According to a recent study from Soha Systems, nearly two-thirds of all data breaches (63 percent) result not from direct outside penetration of organizations’ own networks, but from attacks launched on or through third-party vendors. This not only makes third-party security the leading security challenge facing organizations, but it also means that the competition is not even close. Securing third-party vendors is particularly difficult because of two specific factors: one intrinsic to the modern web, the other driven by its rapid evolution.
The Third-Party Security Challenge of an Interconnected World
The first of these factors is that third-party threats inherently require a collaborative response involving both organizations and their vendors. The second complicating factor is that decision-makers have not yet caught up to this reality.
As Michael Patterson recounted on Infosec Island, the Target breach first called widespread attention to the full scope of the third-party security threat. Attackers compromised a vendor and used it to break into “Target’s internal network for electronic billing, contract submission and project management.” In turn, they gained access to the point-of-sale system and thus to information on some 40 million customer accounts.

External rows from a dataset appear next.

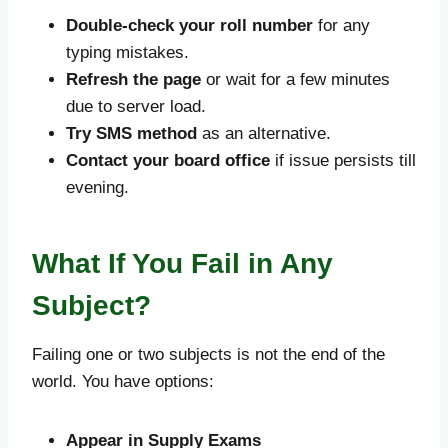
Double-check your roll number
for any
typing mistakes.
Refresh the page
or wait for a few minutes
due to server load.
Try SMS method
as an alternative.
Contact your board office
if issue persists till
evening.
What If You Fail in Any
Subject?
Failing one or two subjects is not the end of the
world. You have options:
Appear in Supply Exams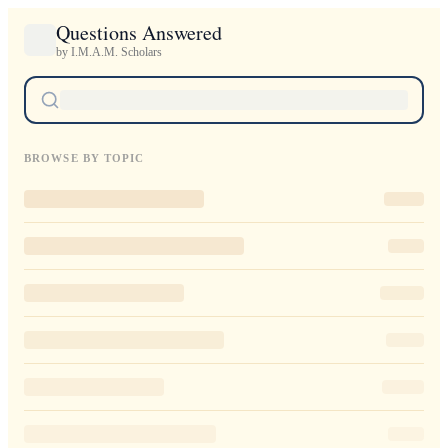
Questions Answered
by I.M.A.M. Scholars
BROWSE BY TOPIC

The Yahoo attack told the same story on even a larger scale, with more than 1 billion accounts compromised, evidently by an attack on a third-party vendor. Yahoo reported no evidence of a direct penetration of its own network.
The avenues for such third-party attacks are multiple and growing. Organizations call upon vendors to provide a growing range of services, while employees bring their personal devices — and all of those devices’ app providers — into the workplace. Contractors and other guests may need internet connections or even temporary access to the local network. Business units create their own shadow IT operations, usually relying heavily on cloud and other vendor services.
Leadership Awareness Lag
For the most part, those connections are inevitable, built into the structure of modern business and organizational computing. Security professionals are widely aware of this third-party security challenge. The Soha Systems survey found that 75 percent of security professionals regarded vendor issues as serious and growing, while 56 percent of all respondents had “strong concerns” about securing or controlling their own third-party access.
But in the same survey, only 2 percent of top level “enterprise IT and security managers, directors and C-level execs” regarded third-party access as a top priority. In short, professionals are well aware of the challenge, but this awareness has not yet reached top decision-makers.
The current security thinking is, as Patterson put it, “the belief that malware of one form or another is always on the network.” This awareness must extend to third-party vendors, and organizations need to collaborate in the process of monitoring for abnormal traffic patterns. But for security collaboration to be effective, it must be supported from the top, by leadership that recognizes the collaborative nature of effective security in an interconnected world.